What is the advantage of apply as a group instead of individually.. WGFD site says it does increase the odds of drawing. I am assuming that the only advantage is the whole group draws or doesn't draw tags


----------



## jatc (Oct 24, 2008)

sbooy42 said:


> What is the advantage of apply as a group instead of individually.. WGFD site says it does increase the odds of drawing. I am assuming that the only advantage is the whole group draws or doesn't draw tags


 
The advantage is this: Say you put in with four guys. All four will be put in the drawing seperately and if any one of the four gets drawn, all four names on the application will get a tag. Instead of one chance to get drawn, you now have four chances to draw. We have never failed to draw tags for the general draw in WY if putting in as a group of three or more.


----------



## sbooy42 (Mar 6, 2007)

Awesome thanks


----------



## woodsnwater_wanderer (Jul 9, 2010)

I was thinking something a little different. When I applied my party for antelope tags we were assigned a party ID number. How I understood it was if that number was picked then we'd all get tags. We'd still only have the one chance in the lottery. someone want to verify this?
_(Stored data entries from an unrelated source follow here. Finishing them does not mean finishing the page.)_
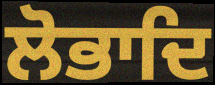
ਲੋਭਾਦਿ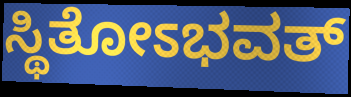
ಸ್ಥಿತೋಽಭವತ್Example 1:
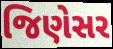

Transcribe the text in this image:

જિણેસર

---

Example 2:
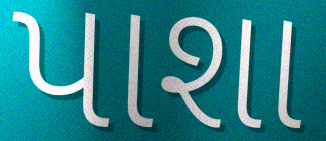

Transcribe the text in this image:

પાશા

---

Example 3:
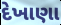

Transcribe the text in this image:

દેખાણા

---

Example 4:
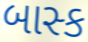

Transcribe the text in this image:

બાસ્ક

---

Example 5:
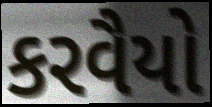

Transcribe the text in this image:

કરવૈયો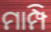
ମାମ୍ପି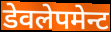
डेवलेपमेन्टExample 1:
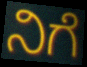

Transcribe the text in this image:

ನಿಗೆ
the advantage is its all or nothing. your group won't be split up.


----------



## downfloat (May 3, 2007)

The party id is only to link seperate apllications to each other in the group. U are not drawn by ur party id but as individuals. If one individual gets drawn the whole party id gets drawn. Makes it advantagous to get a group. This is how a WY fish and game office explained to me over the phone 2 yrs ago 

_OutdoorHub Mobile, the information engine of the outdoors_


----------



## Duwammer (Dec 26, 2001)

Remember, when applying as a party that Wyoming averages your preference points.
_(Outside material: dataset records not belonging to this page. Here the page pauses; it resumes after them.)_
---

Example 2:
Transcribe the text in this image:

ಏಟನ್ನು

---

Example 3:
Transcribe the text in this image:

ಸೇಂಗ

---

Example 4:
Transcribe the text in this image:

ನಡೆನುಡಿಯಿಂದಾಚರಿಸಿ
That being, if you have 4 preference points and your buddy has 2 preference points as a group you only have 3 preference points for the draw.


----------



## solohunter (Jan 2, 2006)

woodsnwater_wanderer said:


> I was thinking something a little different. When I applied my party for antelope tags we were assigned a party ID number. How I understood it was if that number was picked then we'd all get tags. We'd still only have the one chance in the lottery. someone want to verify this?
> 
> the advantage is its all or nothing. your group won't be split up.


from WYoming fish and game site;

( cut and pasted)
The odds of drawing a license do not vary between
individual applications and party applications. A
party application is processed as a single applicationrather than several individual applications. When
an application is received, it is assigned one random
number that goes into the computer drawing. If that
number is drawn, the individual applicant or the entire
party draws a license.

my source; page #8 paras #5--6 
http://gf.state.wy.us/downloads/pdf/wy_hunt_guide_2011_loresv5.pdf


----------



## solohunter (Jan 2, 2006)

re; antelope hunts they also posted the license limits for each area, seems due to the high winter kills due to the excesive snow amounts the number of tags will be reduced accordingly, my area went from 1350 last year to to 500,,,,,,,,,,,,
not a good sign,,
check your areas,,

http://gf.state.wy.us/admin/regulations/pdf/Ch5-April2011.pdf


----------